Residential walls may be framed with metal studs and track, but the most common method by far is wood stud framing. The price for the materials is comparable but steel arguably makes straighter walls, since it won't warp like common pine.
It's always easier to tape and float walls and make them look good in the absence of warping.
Walls Should be Framed to Meet Local Building Code
In most places, the local structural building code specifies either 16” or 24” on center. Obviously, 16” makes for a sturdier structure. In any event, it is important to check before getting started. Drywall, or Sheetrock as it is sometimes called, is available in lengths of 8', 10', and 12'.
The width on the other hand, is always 4'. All these dimensions are deliberate; the width and the various lengths all work with the code-specified framing. Check the wall framing to be sure it's right. It may be necessary to add cripples (short studs) under a kitchen pass-through window, over doorways or case openings, etc.
Drywall Screws or Nails?
This choice is straightforward; with metal studs, use fine-thread drywall screws. Use one within 2” of the joints and about every 8” in the field. With wood stud framing, use either coarse-thread screws or drywall nails.
On ceilings, screws are a better choice because of their superior holding power. When using nails on walls add a “helper nail” within 1” of each nail. All fasteners must be slightly dimpled below paper level without breaking the paper surface.

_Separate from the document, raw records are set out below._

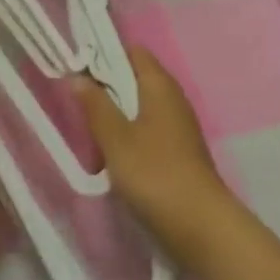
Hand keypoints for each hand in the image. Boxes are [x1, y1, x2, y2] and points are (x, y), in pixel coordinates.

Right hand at [73, 46, 235, 265]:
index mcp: (159, 84)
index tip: (78, 68)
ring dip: (116, 117)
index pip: (131, 51)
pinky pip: (148, 130)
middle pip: (134, 79)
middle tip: (78, 104)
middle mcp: (172, 97)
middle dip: (106, 89)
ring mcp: (178, 126)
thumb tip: (77, 76)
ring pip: (139, 107)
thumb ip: (95, 105)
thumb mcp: (116, 139)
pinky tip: (113, 158)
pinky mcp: (179, 152)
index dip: (104, 54)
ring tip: (91, 135)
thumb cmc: (155, 174)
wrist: (202, 229)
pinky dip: (129, 137)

Hang Drywall on the Ceilings First
The drywall on the ceiling should be installed with the sheets perpendicular to the ceiling joists. This is usually a two-person job although using a drywall lift takes most of the agony out of this overhead job.

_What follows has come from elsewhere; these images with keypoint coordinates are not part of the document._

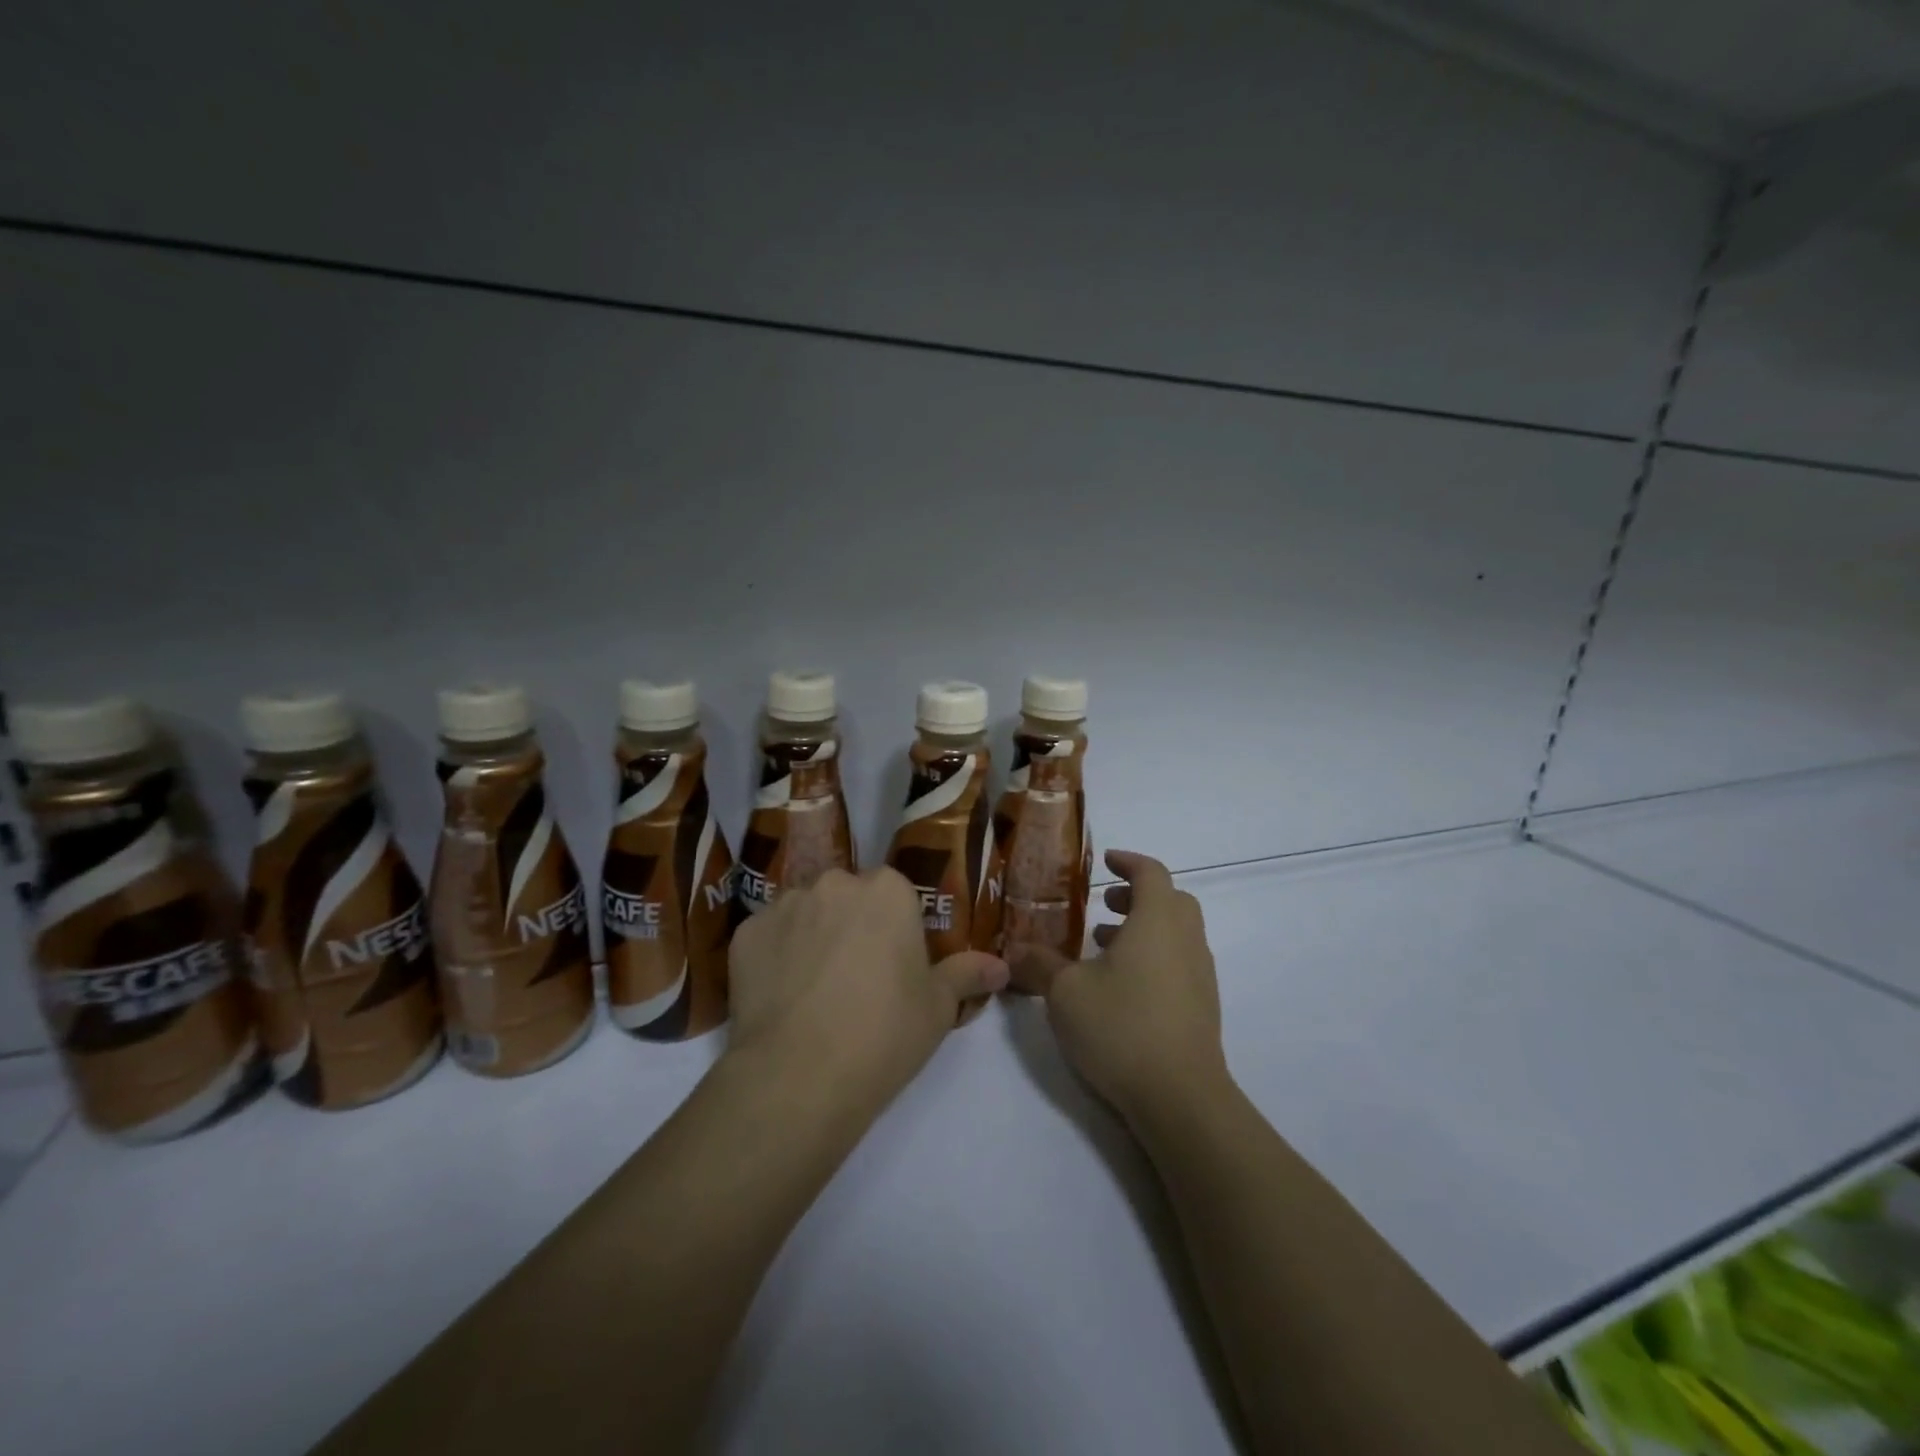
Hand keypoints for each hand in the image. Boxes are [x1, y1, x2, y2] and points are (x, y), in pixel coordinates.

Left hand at [726, 868, 1008, 1116]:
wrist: (799, 1076)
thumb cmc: (884, 1034)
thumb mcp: (938, 1008)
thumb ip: (967, 975)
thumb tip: (1001, 967)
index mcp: (887, 890)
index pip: (895, 894)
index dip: (896, 930)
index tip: (895, 966)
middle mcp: (834, 883)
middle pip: (848, 897)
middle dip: (852, 926)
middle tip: (856, 979)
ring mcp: (785, 905)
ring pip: (806, 913)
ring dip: (813, 937)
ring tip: (813, 991)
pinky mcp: (745, 933)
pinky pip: (769, 936)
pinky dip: (775, 956)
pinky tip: (780, 997)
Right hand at [1008, 850, 1227, 1124]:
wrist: (1181, 1097)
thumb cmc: (1121, 1027)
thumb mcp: (1065, 992)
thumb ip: (1040, 964)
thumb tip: (1015, 948)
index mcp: (1157, 921)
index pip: (1151, 872)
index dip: (1128, 862)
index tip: (1105, 861)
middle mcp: (1186, 939)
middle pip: (1170, 900)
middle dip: (1136, 895)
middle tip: (1103, 906)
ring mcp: (1200, 975)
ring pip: (1176, 933)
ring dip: (1143, 929)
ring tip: (1103, 948)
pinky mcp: (1203, 1007)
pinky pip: (1179, 962)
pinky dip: (1154, 957)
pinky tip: (1122, 988)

Always stagger the joints. To make the best use of material, try to use the drop-offs from one end to start the next one, similar to installing laminate floors or hardwood floors.
Sheetrock the Walls Next
In commercial construction, or when using metal framing, drywall sheets are usually installed standing up. With wood framing, they are laid down. Why? Because, as mentioned above, wood tends to warp, whereas metal will not.
If there is a door or window on the wall, it's important that a joint doesn't land on the corner. If it does, it will crack there sometime in the future, especially on a door. It's annoying to look forward to repairing drywall seams.

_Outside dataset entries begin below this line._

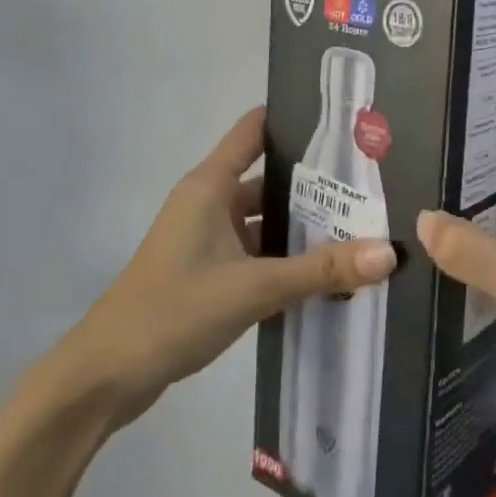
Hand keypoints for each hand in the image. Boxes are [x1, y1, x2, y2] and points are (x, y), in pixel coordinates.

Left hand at [37, 108, 396, 428]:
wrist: (105, 377)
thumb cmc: (173, 311)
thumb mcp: (253, 287)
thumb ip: (321, 270)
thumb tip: (390, 252)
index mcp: (210, 186)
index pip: (255, 130)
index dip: (295, 118)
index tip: (345, 120)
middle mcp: (209, 203)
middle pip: (270, 179)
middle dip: (317, 183)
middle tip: (374, 182)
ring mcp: (208, 240)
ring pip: (266, 221)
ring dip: (305, 227)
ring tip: (364, 226)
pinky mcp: (209, 274)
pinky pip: (258, 255)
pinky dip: (288, 260)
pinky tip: (329, 273)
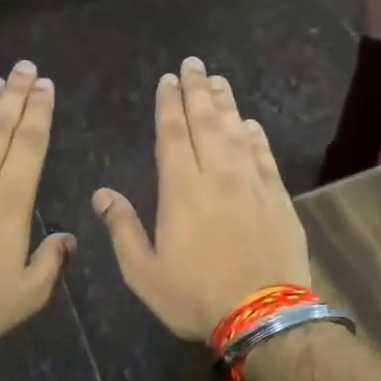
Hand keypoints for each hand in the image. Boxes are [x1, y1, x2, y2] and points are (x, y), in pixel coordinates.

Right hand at [92, 56, 310, 341]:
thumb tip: (102, 193)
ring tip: (217, 81)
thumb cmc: (196, 297)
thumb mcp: (144, 272)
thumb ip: (122, 229)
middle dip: (197, 90)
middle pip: (206, 122)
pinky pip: (264, 156)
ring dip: (225, 104)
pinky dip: (255, 136)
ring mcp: (252, 184)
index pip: (173, 134)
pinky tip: (250, 124)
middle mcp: (218, 175)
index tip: (168, 80)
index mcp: (182, 189)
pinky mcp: (278, 198)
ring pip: (237, 132)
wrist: (265, 317)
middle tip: (193, 64)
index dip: (169, 104)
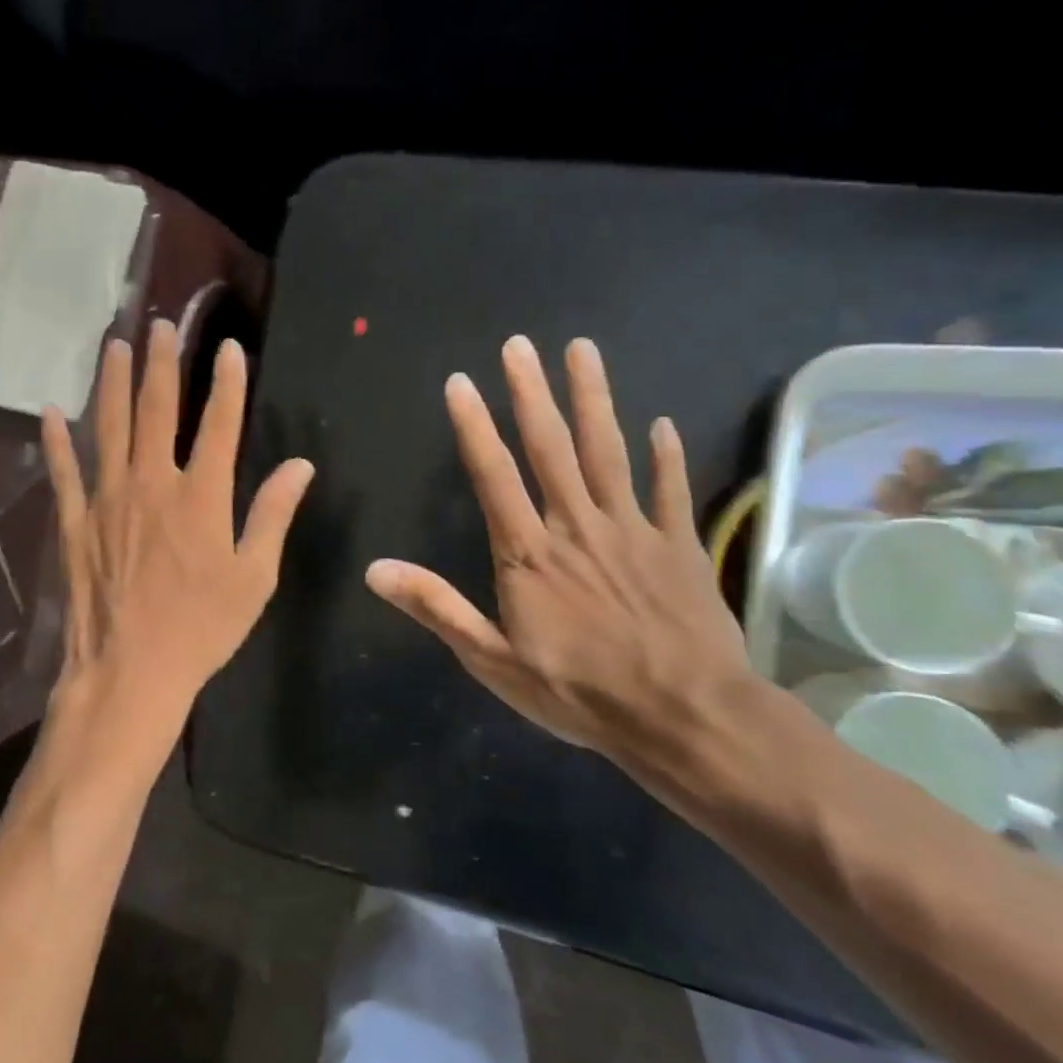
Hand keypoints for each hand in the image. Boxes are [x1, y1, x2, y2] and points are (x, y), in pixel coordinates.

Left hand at [39, 320, 314, 787]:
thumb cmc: (201, 629)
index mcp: (202, 497)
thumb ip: (272, 514)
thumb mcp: (254, 578)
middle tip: (160, 324)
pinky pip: (64, 471)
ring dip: (113, 382)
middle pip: (158, 410)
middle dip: (163, 364)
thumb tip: (300, 465)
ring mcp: (108, 499)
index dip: (228, 382)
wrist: (130, 672)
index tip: (228, 347)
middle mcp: (153, 483)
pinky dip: (55, 440)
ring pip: (110, 426)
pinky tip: (50, 410)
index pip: (221, 424)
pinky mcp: (74, 521)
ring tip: (114, 343)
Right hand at [365, 337, 751, 783]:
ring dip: (593, 399)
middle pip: (551, 448)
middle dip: (531, 393)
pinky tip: (660, 425)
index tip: (461, 381)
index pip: (494, 476)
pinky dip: (665, 456)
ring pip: (608, 453)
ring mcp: (633, 532)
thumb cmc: (580, 693)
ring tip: (582, 351)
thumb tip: (375, 569)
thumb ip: (437, 607)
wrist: (686, 718)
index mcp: (529, 553)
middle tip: (519, 344)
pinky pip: (669, 491)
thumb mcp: (492, 660)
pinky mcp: (679, 547)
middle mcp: (577, 527)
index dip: (474, 426)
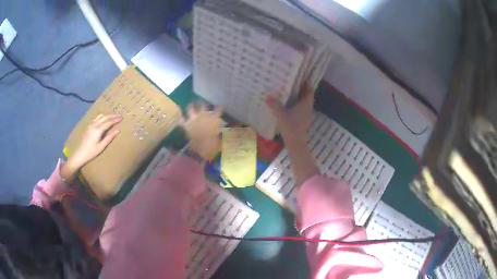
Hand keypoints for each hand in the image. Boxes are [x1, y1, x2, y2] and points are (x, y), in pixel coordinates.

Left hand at [61, 114, 121, 181]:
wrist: (80, 153)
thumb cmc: (91, 152)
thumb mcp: (101, 146)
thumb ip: (109, 138)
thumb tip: (118, 130)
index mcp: (98, 130)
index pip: (109, 122)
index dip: (115, 119)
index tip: (121, 118)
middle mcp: (94, 125)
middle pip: (105, 117)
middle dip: (112, 115)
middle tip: (119, 115)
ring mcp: (91, 124)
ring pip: (100, 116)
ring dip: (107, 115)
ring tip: (113, 115)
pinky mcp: (89, 126)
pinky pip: (97, 118)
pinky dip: (102, 116)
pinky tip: (104, 118)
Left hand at [182, 102, 222, 160]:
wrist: (200, 151)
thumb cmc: (212, 146)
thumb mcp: (219, 139)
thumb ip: (220, 132)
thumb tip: (220, 129)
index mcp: (213, 119)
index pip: (218, 110)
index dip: (220, 108)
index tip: (222, 106)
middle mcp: (203, 117)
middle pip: (203, 107)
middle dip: (204, 104)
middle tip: (205, 103)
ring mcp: (193, 120)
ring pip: (191, 109)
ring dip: (191, 105)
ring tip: (192, 103)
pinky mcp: (186, 125)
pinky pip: (181, 118)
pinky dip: (179, 113)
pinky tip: (178, 107)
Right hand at [266, 82, 318, 184]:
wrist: (295, 143)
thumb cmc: (290, 127)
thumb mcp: (281, 114)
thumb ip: (274, 105)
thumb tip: (267, 96)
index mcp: (306, 104)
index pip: (309, 90)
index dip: (307, 83)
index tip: (301, 77)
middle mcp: (309, 108)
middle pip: (307, 96)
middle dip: (301, 89)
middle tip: (293, 82)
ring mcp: (307, 115)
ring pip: (305, 102)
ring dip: (299, 97)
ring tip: (290, 91)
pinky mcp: (304, 120)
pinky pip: (302, 108)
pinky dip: (298, 104)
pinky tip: (290, 105)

Instead, measure back from the center of one of the cripples to the corner of the room, do the math, and decide how to cut the first sheet to begin hanging out of the corner. Shim the sheet 1/2” off the floor and use a 4' level to make sure it's level.
Install the Corner Bead
There are two types of corner bead material commonly found on the market. Galvanized steel is the traditional type, but plastic is gaining in popularity. One thing plastic has going for it is that it won't rust.
Either type may be screwed on prior to taping and floating drywall, but the preferred method for metal is to use a rubber mallet and corner bead crimper. Plastic may be stapled.
To finish up the job, tape and float, texture, and paint.